Fei Feng sonrió amablemente como siempre, mirándola de cerca. El ambiente entre ellos se hizo más íntimo. Se quitó su abrigo y le dijo a Fei Yao que se sentara en el sofá. Ella titubeó, pero él la empujó hacia el sofá. Fei Yao levantó la cabeza, con una sonrisa forzada.
"Hermano mayor... lo siento..." Murmuró Fei Yao.
"¿De qué te disculpas ahora?" Fei Feng sonrió de forma cálida pero sus ojos brillaban con ironía.
"¿No estás enfadado, hermano mayor?" preguntó Fei Yao, mirándolo. La ironía en su rostro había desaparecido y solo quedaba una suave calidez.
"No vine a discutir contigo si no tienes algo importante que decirme." Fei Feng evitó hablar de ese tema, no le importaba que Fei Yao se escondiera o se acercara. Ya estaba preparado para todo.
"Mañana es mi cumpleaños número 18 y quería saber si tú también vendrías a celebrarlo..." Fei Yao suspiró, sentía un gran alivio en el corazón.
"¡Claro que iré! Volveremos a ser como antes." Fei Feng sonrió con calidez.
Pero Fei Yao sabía que nunca sería tan simple, ya que Fei Feng era su primo y no podía permitir algo tan íntimo entre ellos.
En la habitación de Fei Feng, el ambiente se volvió tenso. Fei Feng estaba a punto de liberar su necesidad física cuando una mano lo tocó. Fei Yao, sin experiencia, abrió los ojos asombrada.

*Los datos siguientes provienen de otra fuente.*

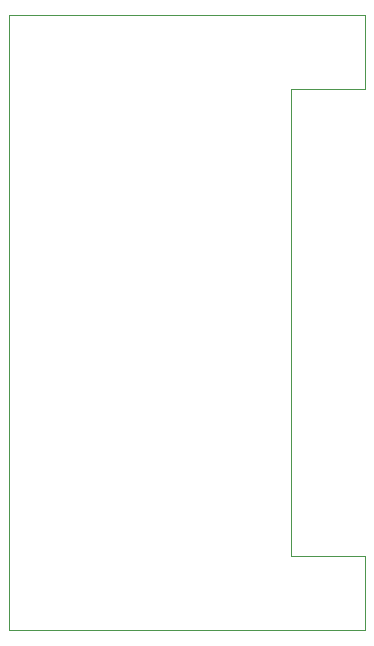
<source format=gm1>
G04 #@! TF.GenerationSoftware,KiCad,Pcbnew,(5.1.5)-3*
G04 #@! TF.CreationDate,2020-07-04T17:37:37-04:00*
G04 #@! TF.ProjectId,Power Supply,506f7765-7220-4537-9570-706c792e6b69,rev?*
G04 #@! TF.SameCoordinates,Original*
G04 #@! TF.FileFunction,Profile,NP*
%FSLAX46Y46*%
G04 Gerber Fmt 4.6, Leading zero omitted, Abs format (unit mm)*
G04 Created by KiCad (PCBNEW (5.1.5)-3) date 2020-07-04 17:37:37*
%MOMM*%
%LPD*%
G04 APERTURE LIST*
%ADD10C,0.050000*%
G04 APERTURE END LIST*
D10*
X156113480Y-74432160D02*
X156113480Y-113929160D01*
X162323780Y-74432160D02*
X156113480Y-74432160D01*
X162336480Y-68158360D02*
X162323780Y-74432160D01*
X132237480Y-68158360D02*
X162336480Y-68158360D01*
X162336480Y-113929160D02*
X156113480Y-113929160D01*
X162336480Y-120228360D02*
X162336480Y-113929160D01*
X132237480Y-120228360D02*
X162336480Y-120228360D01*
X132237480Y-68158360D02*
X132237480Y-120228360D01*
M02*

</source>
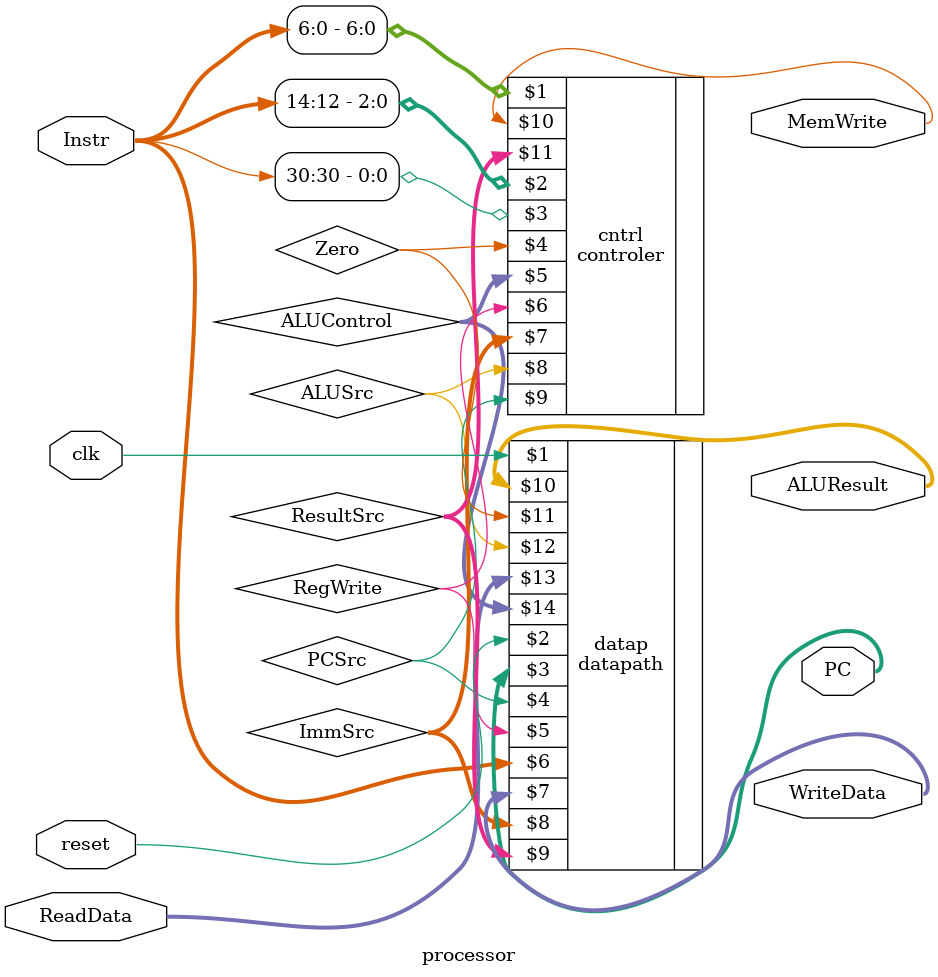
<source format=v>
`timescale 1ns / 1ps


module processor(
    input wire clk, reset,
    output wire[31:0] PC,
    input wire [31:0] Instr, 
    output wire[31:0] WriteData,
    output wire[31:0] ALUResult,
    input wire[31:0] ReadData,
    output wire MemWrite
    );

wire PCSrc, RegWrite;
wire[1:0] ImmSrc, ResultSrc;
wire Zero;
wire ALUSrc;
wire[2:0] ALUControl ;
 
controler cntrl(Instr[6:0], Instr[14:12], Instr[30], Zero, ALUControl, RegWrite, ImmSrc, ALUSrc, PCSrc, MemWrite, ResultSrc );       
datapath datap(clk, reset, PC, PCSrc, RegWrite, Instr, WriteData, ImmSrc, ResultSrc, ALUResult, Zero, ALUSrc, ReadData, ALUControl);

endmodule

</source>
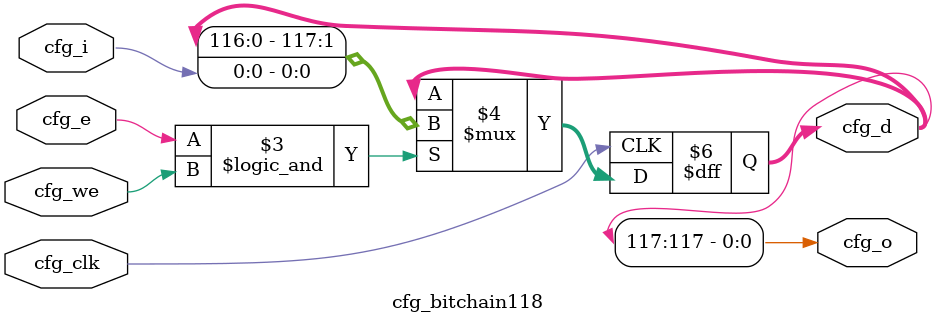
<source format=v>
module cfg_bitchain118 (
    input wire [0:0] cfg_clk,
    input wire [0:0] cfg_e,
    input wire [0:0] cfg_we,
    input wire [0:0] cfg_i,
    output reg [0:0] cfg_o,
    output reg [117:0] cfg_d
    );

    // combinational outputs
    always @* begin
        cfg_o = cfg_d[117];
    end

    always @(posedge cfg_clk) begin
        if (cfg_e && cfg_we) begin
            cfg_d <= {cfg_d, cfg_i};
        end
    end

endmodule

</source>
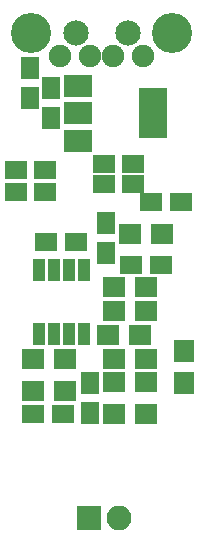
<source format=gbr>
G04 #@! TF.FileFunction,Soldermask,Bot*
%FSLAX46Y46*%
G04 Gerber Fmt 4.6, Leading zero omitted, Abs format (unit mm)*
G04 Created by KiCad (PCBNEW 4.0.4-stable) date 03/30/17 11:45:36*
%MOMM*%
%LPD*%
G01*
G04 APERTURE LIST*
%ADD10C,0.100000*%
%ADD11R,1.900000X1.650000*%
%ADD12R,2.400000X4.200000*%
%ADD13R,2.400000X1.900000*%
%ADD14R,1.900000X1.700000*%
%ADD15C,2.150000*%
%ADD16C,1.901140*%
%ADD17C,3.399740*%
%ADD18R,1.650000X1.900000*%
%ADD19R,1.700000X1.900000*%
%ADD20R,1.000000X1.950000*%
%ADD21R,2.100000X2.100000*%
%ADD22O,2.100000X2.100000*%
G04 APERTURE END LIST*
D10*
D11*
X148620000Y-75130000D03*
X146120000Y-75130000D03*
D12*
X155140000Y-64230000D03*
D13*
X148840000Y-64230000D03*
X148840000Y-61930000D03*
X148840000Y-66530000D03*
D14*
X155910000Y-74450000D03*
X153210000Y-74450000D03*
D15*
X148600000Y-57400000D03*
X153000000Y-57400000D03*
D16*
X154300000Y-59400000D03*
X151800000Y-59400000D03*
X149800000Y-59400000D03*
X147300000Y-59400000D03*
D17*
X156800000Y-57400000D03*
X144800000Y-57400000D03*
D11*
X154990000Y-71730000D03*
X157490000Y-71730000D03*
X153310000Y-77080000D03*
X155810000Y-77080000D03*
D18*
X151200000Y-76010000D03*
X151200000Y-73510000D03*
D11*
X153500000Y-68500000D03*
X151000000Y-68500000D03*
X153500000Y-70200000D03*
X151000000Y-70200000D03*
X145000000Y-89710000D03*
X147500000Y-89710000D03*
X143550000Y-70900000D03*
X146050000Y-70900000D03*
D14*
X151860000Y-89680000D03*
X154560000Y-89680000D03*
X154570000Y-86980000D03*
X151870000Y-86980000D03*
X151870000Y-84990000D03*
X154570000Y-84990000D03*
X151840000Y-80970000D03*
X154540000Y-80970000D03*
X154540000Y-78910000D03*
X151840000Y-78910000D03*
X154030000Y-83010000D03*
X151330000Y-83010000D03*
X147680000Y-85000000D03*
X144980000Y-85000000D03*
X147720000Y-87760000D03*
X145020000Y-87760000D03*
D18*
X144770000Y-60400000D03*
X144770000Y-62900000D03*
X149840000Y-87070000D03*
X149840000Y-89570000D03*
X146530000Y-62100000D03*
X146530000Y-64600000D03*
D19*
X157810000Y-84310000D03*
X157810000Y-87010000D03*
D11*
X143550000Y-68990000D03*
X146050000Y-68990000D03*
D20*
X149295000Y-82890000D03*
X148025000Y-82890000D03*
X146755000Y-82890000D03*
X145485000Y-82890000D03*
X145485000Y-77490000D03*
X146755000Y-77490000D03*
X148025000Y-77490000D03*
X149295000Y-77490000D03*
D21*
X149730000Y-98450000D03*
D22*
X152270000Y-98450000D03*
M02*

</source>
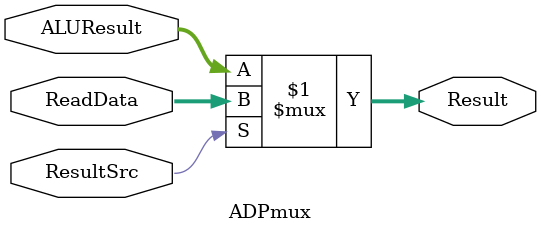
<source format=sv>
module ADPmux #(
    parameter DATA_WIDTH = 32

)(
    input logic ResultSrc,
    input logic [DATA_WIDTH-1:0] ReadData,
    input logic [DATA_WIDTH-1:0] ALUResult,
    output logic [DATA_WIDTH-1:0] Result    
);
    assign Result = (ResultSrc) ? ReadData : ALUResult;

endmodule 

</source>
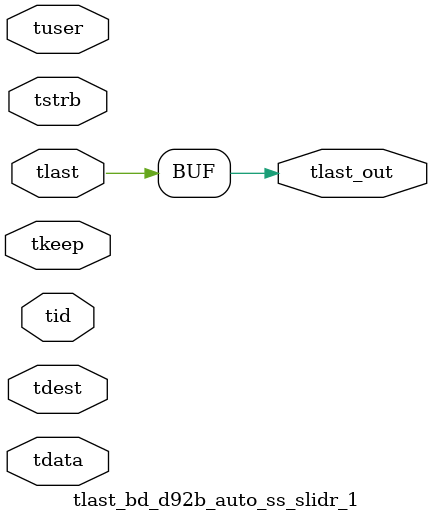
<source format=v>


`timescale 1ps/1ps

module tlast_bd_d92b_auto_ss_slidr_1 #
(
parameter C_S_AXIS_TID_WIDTH   = 1,
parameter C_S_AXIS_TUSER_WIDTH = 0,
parameter C_S_AXIS_TDATA_WIDTH = 0,
parameter C_S_AXIS_TDEST_WIDTH = 0
)
(
input  [(C_S_AXIS_TID_WIDTH   == 0 ? 1 : C_S_AXIS_TID_WIDTH)-1:0       ] tid,
input  [(C_S_AXIS_TDATA_WIDTH == 0 ? 1 : C_S_AXIS_TDATA_WIDTH)-1:0     ] tdata,
input  [(C_S_AXIS_TUSER_WIDTH == 0 ? 1 : C_S_AXIS_TUSER_WIDTH)-1:0     ] tuser,
input  [(C_S_AXIS_TDEST_WIDTH == 0 ? 1 : C_S_AXIS_TDEST_WIDTH)-1:0     ] tdest,
input  [(C_S_AXIS_TDATA_WIDTH/8)-1:0 ] tkeep,
input  [(C_S_AXIS_TDATA_WIDTH/8)-1:0 ] tstrb,
input  [0:0]                                                             tlast,
output                                                                   tlast_out
);

assign tlast_out = {tlast};

endmodule


</source>
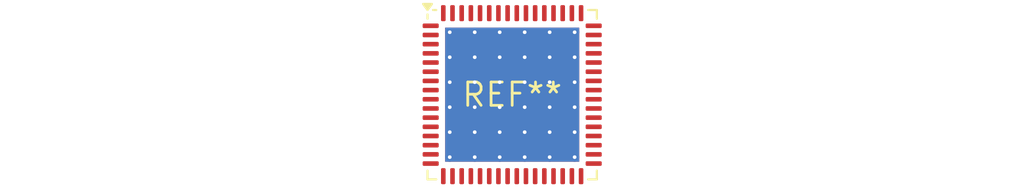
<source format=kicad_pcb>
(kicad_pcb (version 20240108) (generator pcbnew)

  (general
    (thickness 1.6)
  )

  (paper "A4")
  (layers
    (0 "F.Cu" signal)
    (31 "B.Cu" signal)
    (32 "B.Adhes" user "B.Adhesive")
    (33 "F.Adhes" user "F.Adhesive")
    (34 "B.Paste" user)
    (35 "F.Paste" user)
    (36 "B.SilkS" user "B.Silkscreen")
    (37 "F.SilkS" user "F.Silkscreen")
    (38 "B.Mask" user)
    (39 "F.Mask" user)
    (40 "Dwgs.User" user "User.Drawings")
    (41 "Cmts.User" user "User.Comments")
    (42 "Eco1.User" user "User.Eco1")
    (43 "Eco2.User" user "User.Eco2")
    (44 "Edge.Cuts" user)
    (45 "Margin" user)
    (46 "B.CrtYd" user "B.Courtyard")
    (47 "F.CrtYd" user "F.Courtyard")
    (48 "B.Fab" user)
    (49 "F.Fab" user)
    (50 "User.1" user)
    (51 "User.2" user)
    (52 "User.3" user)
    (53 "User.4" user)
    (54 "User.5" user)
    (55 "User.6" user)
    (56 "User.7" user)
    (57 "User.8" user)
    (58 "User.9" user)
  )

  (setup
    (pad_to_mask_clearance 0)
    (pcbplotparams
      (layerselection 0x00010fc_ffffffff)
      (plot_on_all_layers_selection 0x0000000_00000000)
      (disableapertmacros false)
      (usegerberextensions false)
      (usegerberattributes false)
      (usegerberadvancedattributes false)
      (creategerberjobfile false)
      (dashed_line_dash_ratio 12.000000)
      (dashed_line_gap_ratio 3.000000)
      (svgprecision 4)
      (plotframeref false)
      (viasonmask false)
      (mode 1)
      (useauxorigin false)
      (hpglpennumber 1)
      (hpglpenspeed 20)
      (hpglpendiameter 15.000000)
      (dxfpolygonmode false)
      (dxfimperialunits false)
      (dxfusepcbnewfont false)
      (psnegative false)
      (psa4output false)
      (plotreference false)
      (plotvalue false)
      (plotinvisibletext false)
      (sketchpadsonfab false)
      (subtractmaskfromsilk false)
      (outputformat 1)
      (mirror false)
      (drillshape 1)
      (scaleselection 1)
      (outputdirectory "")
    )
  )

  (net 0 "")

  (footprint "QFN-64-1EP_9x9mm_P0.5mm_EP7.3x7.3mm_ThermalVias" (layer "F.Cu") (at 0 0))

)

</source>
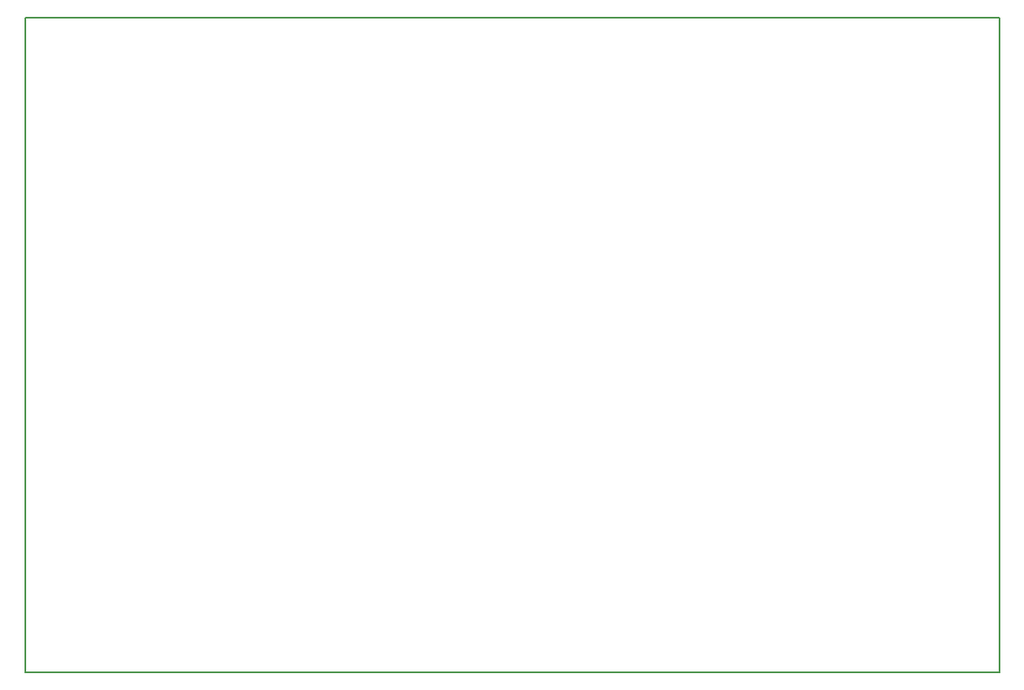
<source format=gbo>
G04 MADE WITH FRITZING*
G04 WWW.FRITZING.ORG*
G04 DOUBLE SIDED*
G04 HOLES PLATED*
G04 CONTOUR ON CENTER OF CONTOUR VECTOR*
%ASAXBY*%
%FSLAX23Y23*%
%MOIN*%
%OFA0B0*%
%SFA1.0B1.0*%
%ADD10R,3.855810X2.600060X3.839810X2.584060*%
%ADD11C,0.008000*%
%LNSILK0*%
G90*
G70*
G54D11*
X4Y2596D02*
X3852Y2596D01*
X3852Y4D01*
X4Y4D01*
X4Y2596D01*
D02*
G04 End of Silk0*
M02*
</source>
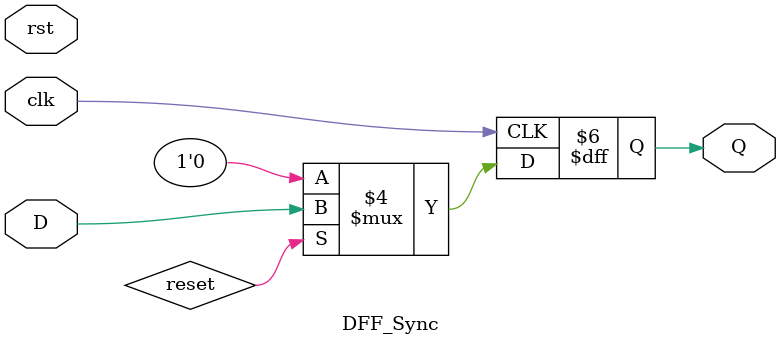
<source format=v>
module DFF_Sync (
    D,
    clk,
    rst,
    Q
);

    input D, clk, rst;
    output Q;
    reg Q;

    always @ (posedge clk)
    if(~reset) begin
        Q <= 0;
    end
    else begin
        Q <= D;
    end
endmodule

</source>
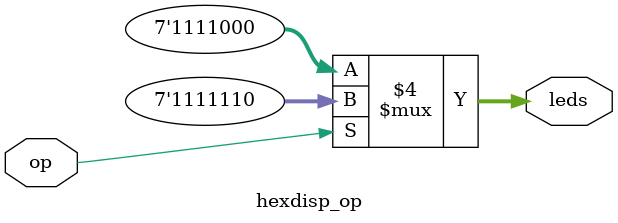
<source format=v>
module hexdisp_op(op, leds);
	input op;
	output reg [0:6] leds;
	always @(op)
		if (op == 0) begin
			leds = 7'b1111000; 
		end else begin 
			leds = 7'b1111110; 
		end
endmodule
</source>
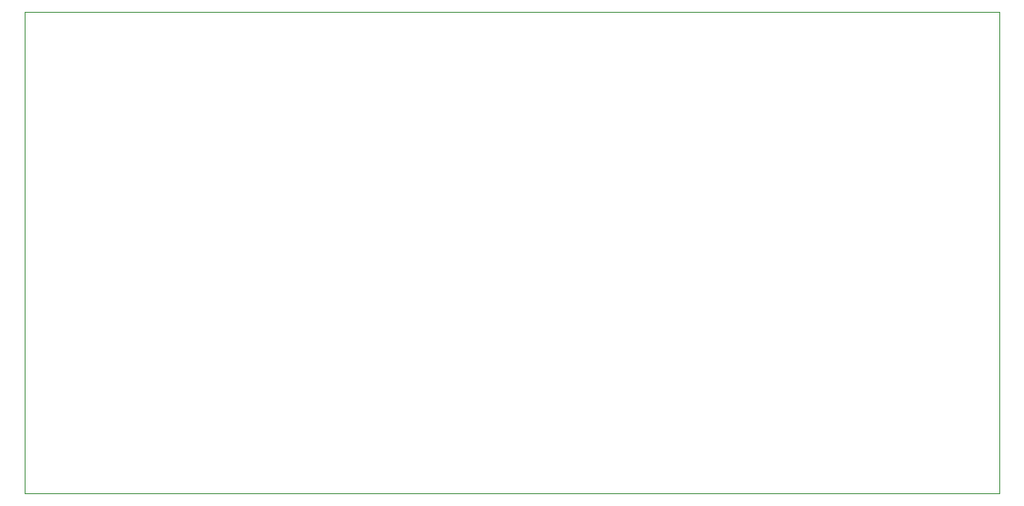
<source format=gbr>
%TF.GenerationSoftware,KiCad,Pcbnew,7.0.7*%
%TF.CreationDate,2023-08-25T02:36:16+09:00*%
%TF.ProjectId,PrecisionFightingBoard,50726563-6973-4696-9f6e-466967687469,rev?*%
%TF.SameCoordinates,Original*%
%TF.FileFunction,Profile,NP*%
%FSLAX46Y46*%
G04 Gerber Fmt 4.6, Leading zero omitted, Abs format (unit mm)*
G04 Created by KiCad (PCBNEW 7.0.7) date 2023-08-25 02:36:16*
%MOMM*%
%LPD*%
G01*
G04 APERTURE LIST*
%TA.AperFunction,Profile*%
%ADD10C,0.100000*%
%TD*%
G04 APERTURE END LIST*
D10*
X68000000Y-42000000D02*
X165000000Y-42000000D01*
X165000000Y-90000000D01*
X68000000Y-90000000D01*
X68000000Y-42000000D01*
M02*

</source>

"Hermano mayor..." gritó Fei Yao con voz ahogada y temblorosa. Los ojos de Fei Feng se nublaron; sus labios rojos le pedían desesperadamente alivio.
"No, hermana menor... no podemos hacer esto." Fei Yao luchó por liberarse. Pero Fei Feng estaba decidido y su cuerpo había tomado el control.
Fei Jianyang observaba todo con una expresión dolida en sus ojos. "Fei Yao, ¿cómo pudiste permitir que esto te pasara? Fei Feng es tu primo."
La presencia del veneno en el vino de Fei Feng comenzó a desvanecerse y se calmó. Observaba a Fei Jianyang con ojos rojos, como un animal feroz.
"Fei Jianyang, no puedo permitir que te metas en esto. Fei Yao es mi hija." Fei Jianyang estaba decidido a hacer una decisión.
Finalmente, Fei Feng y Fei Yao fueron llevados al dormitorio por las sirvientas. En la habitación oscura, solo quedaban los ruidos de su respiración agitada.
Fei Jianyang observaba a la figura deshecha de Fei Yao, con sangre en sus piernas. "¡Fei Yao! ¿Cómo pudiste permitir que Fei Feng te hiciera esto?" gritó Fei Jianyang, furioso.